If we really want to allow Jesus to be our “living bread,” revealing God to us and nourishing us with the life of God, then we need to find a way to see him, not as we want him to be, but as he is portrayed for us in the various writings of the New Testament, our standard of faith.


That’s not an easy thing to do.  First of all, there are multiple portrayals of Jesus in the New Testament, not just one.  Its books view him, and the first Christians’ beliefs about him, from a variety of different perspectives, highlighting first one aspect and then another.  Second, while those believers in the three time-periods that I mentioned portrayed him in the culture of their time and in ways that they wanted him to be, so do we.  To a certain extent, that is unavoidable.  Our understanding and perspective, like that of all human beings, is necessarily colored by our experiences and our culture and our times.  The approach of those who claim to interpret the Bible literally, for example, is a creation of a worldview that emerged in the early 20th century; it is not “traditional” in any genuine sense of tradition and would have been incomprehensible to many generations of believers in the past.  Despite their claims of being objective, they are just as locked into a narrow perspective as anyone else is, and their claims about Jesus tend to be just as skewed as those whom they criticize.


We all need to avoid the tendency — to adapt Nietzsche’s expression — to create Jesus in our own image and likeness.  N.T. Wright, in his commentary on today’s gospel reading, reflects on Jesus’ words about those who “come” to him.  He notes (Twelve Months of Sundays, Year B, p 94): “To ‘come’ to Jesus means to approach Jesus himself, not some Jesus-fantasy that could be pulled into new shapes at will.”

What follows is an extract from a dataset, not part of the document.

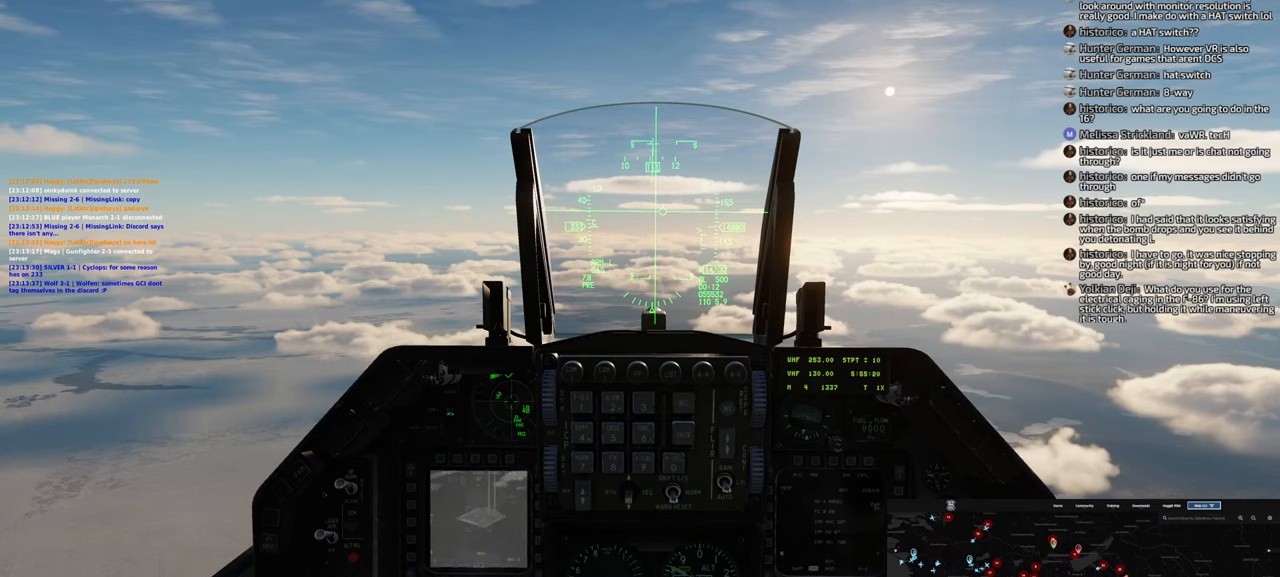
{"buttons": ["A", "L1"], "left_stick": "center", "right_stick": "center", "events": [[183, "A", "down"]]}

That is why we need to return continually to the varying images of Jesus in the scriptures, to take a critical view of all attempts to simplify Jesus, and, especially, to be skeptical of a Jesus who looks and thinks and acts too much like us.  That is why we need to return time and time again to our shared hearing of the word, to our shared approach to the sacraments, struggling together with the meaning and implications of our faith and humbly asking that God’s Spirit would, in Jesus’ words (John 16:13), guide us into all truth.  For it is there that we will be able to feed on the true bread who comes down from heaven, the bread that feeds us for the fullness of life.  For, by God’s grace, we have the opportunity to become what we eat.